WHAT YOU ARE ASKED TO DO: Transcribe every record verbatim; no pictures.

[Data extracted from a collection]
=-=-=-=-=

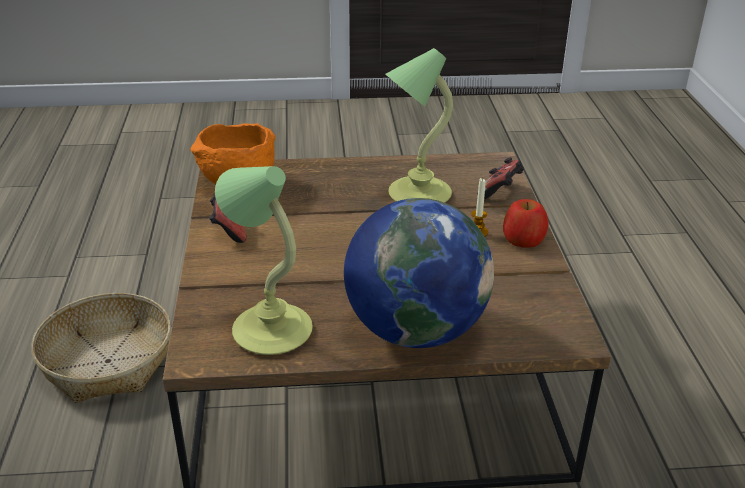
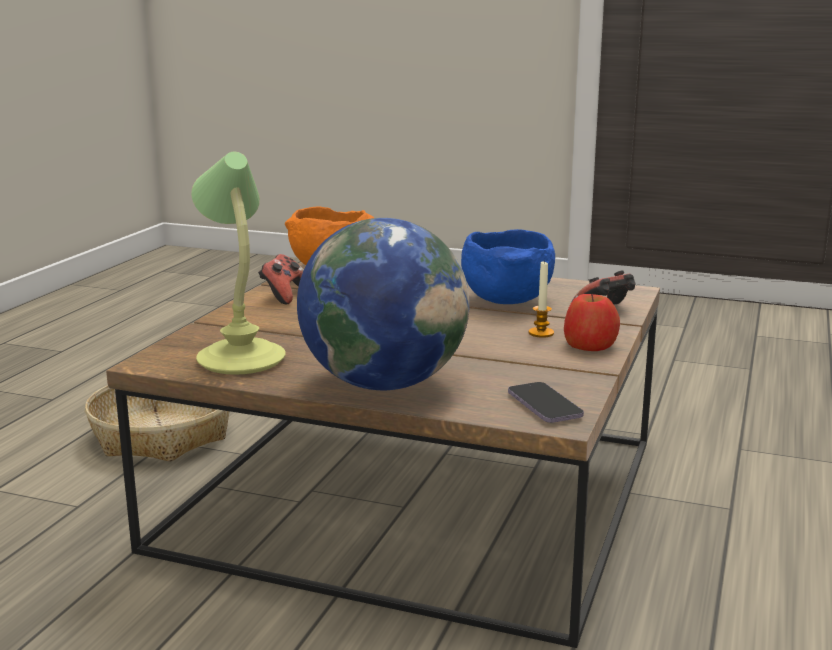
camera: 25 degrees right, 15 degrees down
table lamp [386,48,453,203] -> blue bowl [461,229,555,304]
none -> phone [508,382,584,423]

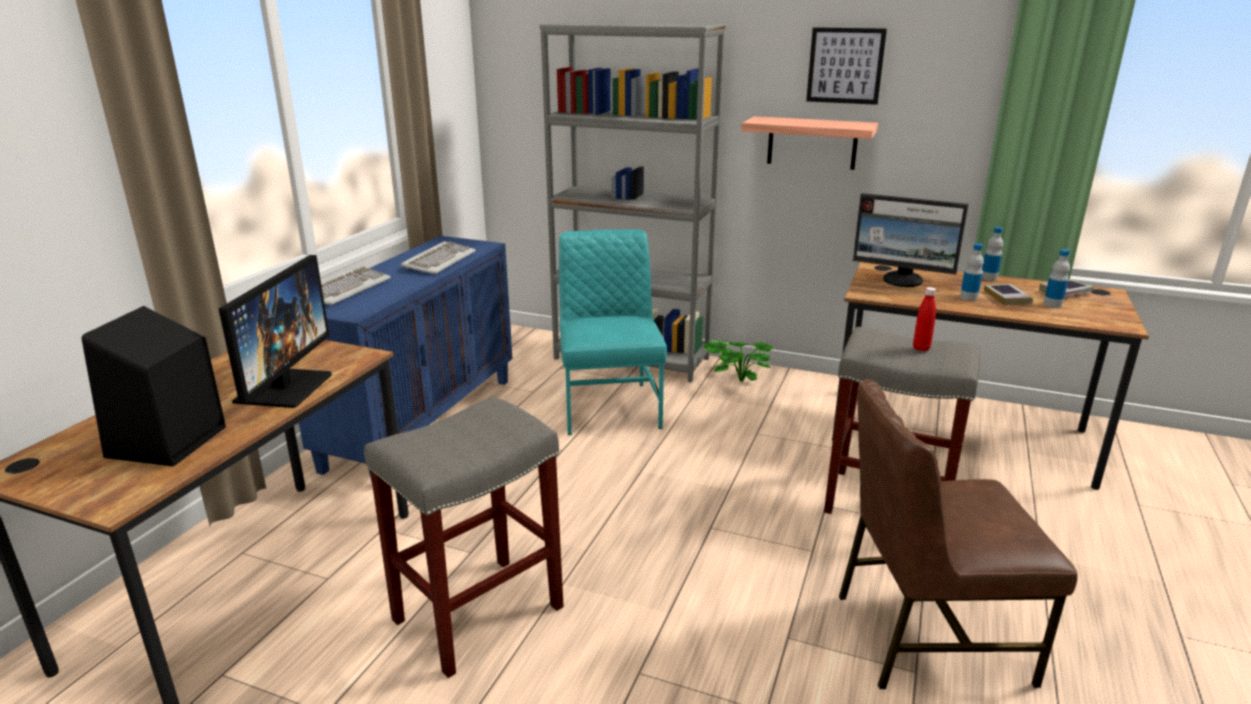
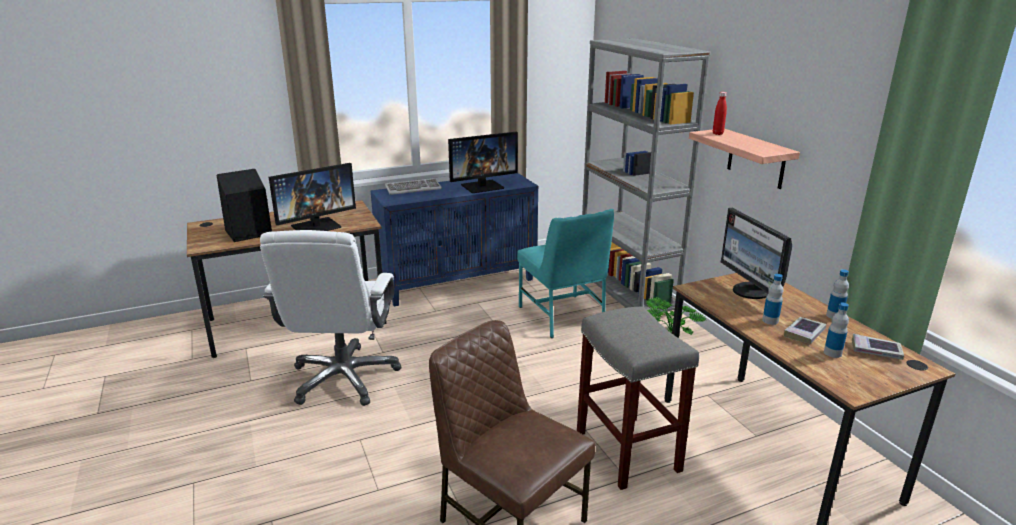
camera: 45 degrees right, 0 degrees up
grey stool [364,396,564,678] -> white office chair [260,230,401,406]
keyboard [401,241,476,274] -> monitor [448,132,518,193]
turquoise chair [559,229,667,435] -> turquoise chair turned 120 degrees clockwise [517,209,614,338]
picture [806,27,887,105] -> none
red bottle [913,287,936,351] -> red bottle moved to [713,92,727,135]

=-=-=-=-=

SOLUTION TO THIS EXERCISE:
camera: 25 degrees right, 15 degrees down
table lamp [386,48,453,203] -> blue bowl [461,229,555,304]
none -> phone [508,382,584,423]

camera: 45 degrees right, 0 degrees up
grey stool [364,396,564,678] -> white office chair [260,230,401,406]
keyboard [401,241,476,274] -> monitor [448,132,518,193]
turquoise chair [559,229,667,435] -> turquoise chair turned 120 degrees clockwise [517,209,614,338]
picture [806,27,887,105] -> none
red bottle [913,287,936,351] -> red bottle moved to [713,92,727,135]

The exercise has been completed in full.